Dans le cadre des Rencontres 7e art Lausanne, la Cinémathèque suisse présente en première suisse le documentaire de la cinéaste espagnole Inés Toharia Terán, Film, the Living Record of our Memory. Comme son titre l’indique, cette œuvre raconte pourquoi le cinéma est en quelque sorte la trace vivante de notre mémoire et pourquoi il est dès lors essentiel de le préserver.

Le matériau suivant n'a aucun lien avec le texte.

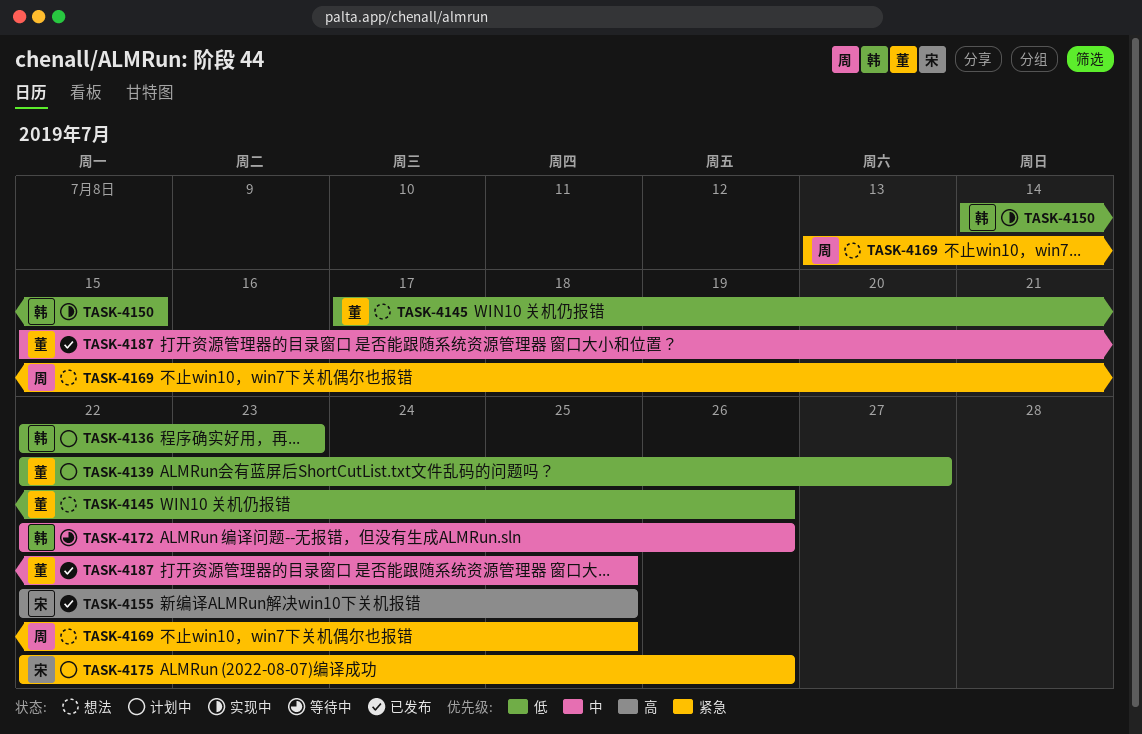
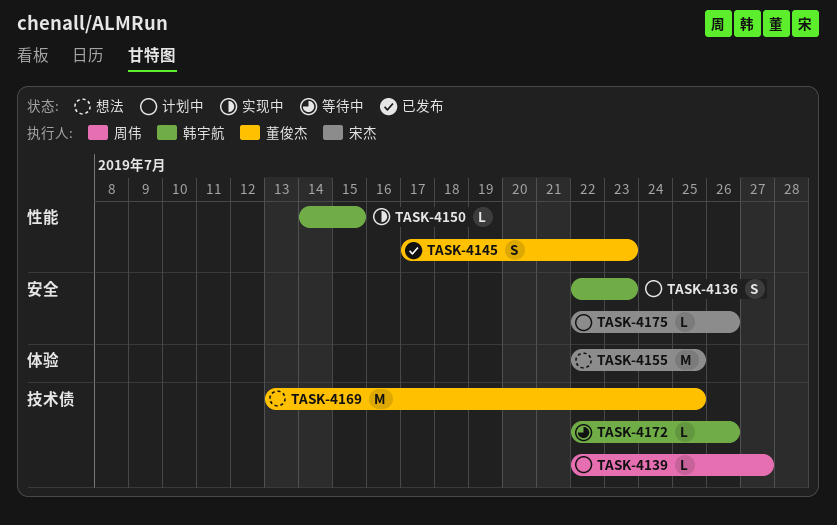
TASK-4139, owner: 董俊杰 -> 周伟
TASK-4145, status: 想法 -> 已发布
TASK-4145, due: Jul 26 -> Jul 23
TASK-4155, status: 已发布 -> 想法
TASK-4169, owner: 周伟 -> 董俊杰
TASK-4187: present -> none

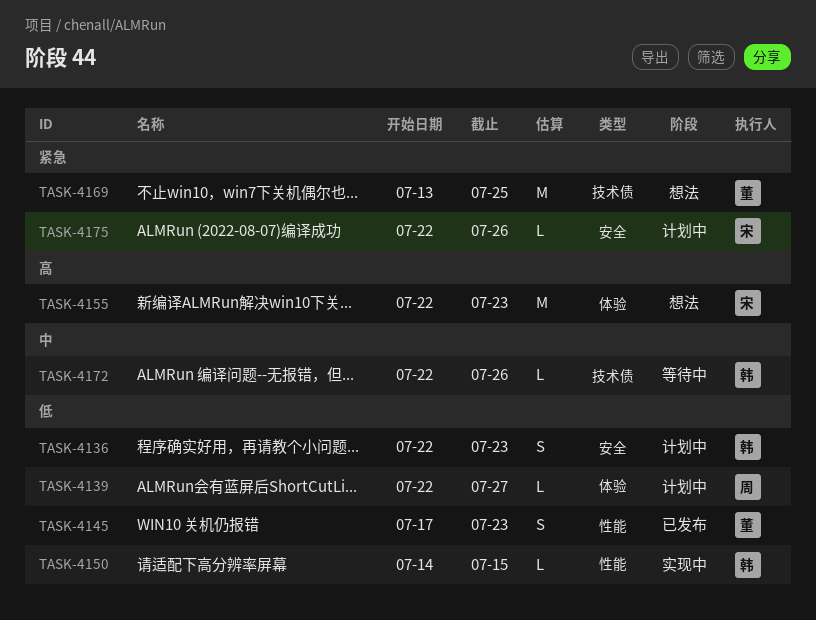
TASK-4139, label: 技术债 -> 体验
TASK-4155, due: Jul 25 -> Jul 23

En lançant ce projet, il y a déjà un certain nombre d’années, la cinéaste prévoyait de faire une sorte de tour du monde des archives de cinéma, à la rencontre d’archivistes, de collectionneurs, de programmateurs et de cinéastes attachés au patrimoine. Mais elle ne s’attendait pas à la pandémie qui allait singulièrement compliquer, ralentir et rallonger son voyage. Néanmoins, sans jamais perdre patience, elle est parvenue à interroger des dizaines de témoins, parmi lesquels les représentants des archives privées et publiques les plus importantes au monde, ainsi que des cinéastes (très) impliqués comme Martin Scorsese, Ken Loach, Christopher Nolan, Wim Wenders, Walter Salles ou Costa-Gavras. Son voyage à travers le temps l’a également conduite aux quatre coins du globe, dans des pays où il faut se battre pied à pied pour qu’une archive de cinéma puisse exister, pour éviter que cette mémoire ne s’efface à jamais, comme en Afrique ou dans certains pays d’Asie. Et son film, in fine, nous montre combien ce patrimoine cinématographique est un jalon essentiel de l’histoire de l’humanité que nous tous, archivistes, devons préserver.

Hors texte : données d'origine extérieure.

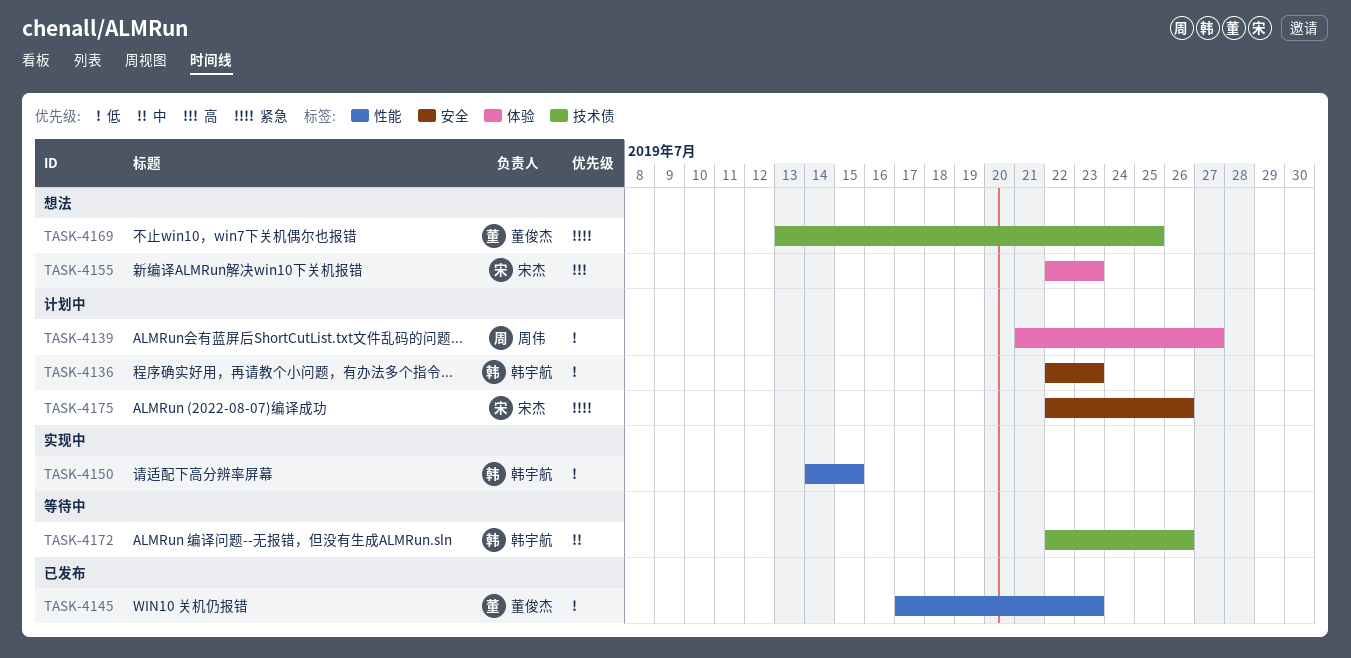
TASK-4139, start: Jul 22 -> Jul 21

Il y a une dimension fascinante à voir ces milliers de kilomètres de couloirs et d’étagères, aux Etats-Unis ou en Thaïlande, en France ou en Espagne, sur lesquels s’entassent des millions de bobines et de documents. Il est de surcroît passionnant de découvrir à l’œuvre ces centaines de personnes dispersées dans le monde mais réunies par une même passion, nettoyant de la pellicule image par image afin d’en ôter les poussières ou les champignons, restaurant patiemment l’intégrité de chaque photogramme, réparant les déchirures entre les perforations, numérisant enfin ces bobines pour les rendre de nouveau accessibles au plus grand nombre... Certaines et certains, comme ici au Centre de recherche et d’archivage à Penthaz, peuvent travailler dans des locaux bien équipés et bien climatisés, dotés des dernières technologies; d’autres doivent en revanche se débrouiller avec les moyens du bord. Mais toutes et tous poursuivent le même but: sauver toutes les images possibles d’une destruction certaine, dans le cas où rien n’est fait pour les préserver dans de bonnes conditions. En se rappelant que le hasard, parfois, peut nous faire des cadeaux. Comme cette (belle) histoire que raconte Bill Morrison dans son film Dawson City: Frozen Time (2016): en 1978, en creusant le sol au volant de sa pelleteuse, un ouvrier cinéphile a retrouvé des centaines de films muets considérés comme perdus, enterrés dans le permafrost. Au lieu de les brûler, comme il aurait dû, l’exploitant du cinéma de Dawson, une petite ville canadienne située à 500 kilomètres au sud du cercle polaire arctique, avait simplement jeté les bobines pour remplir le trou béant d’une piscine désaffectée.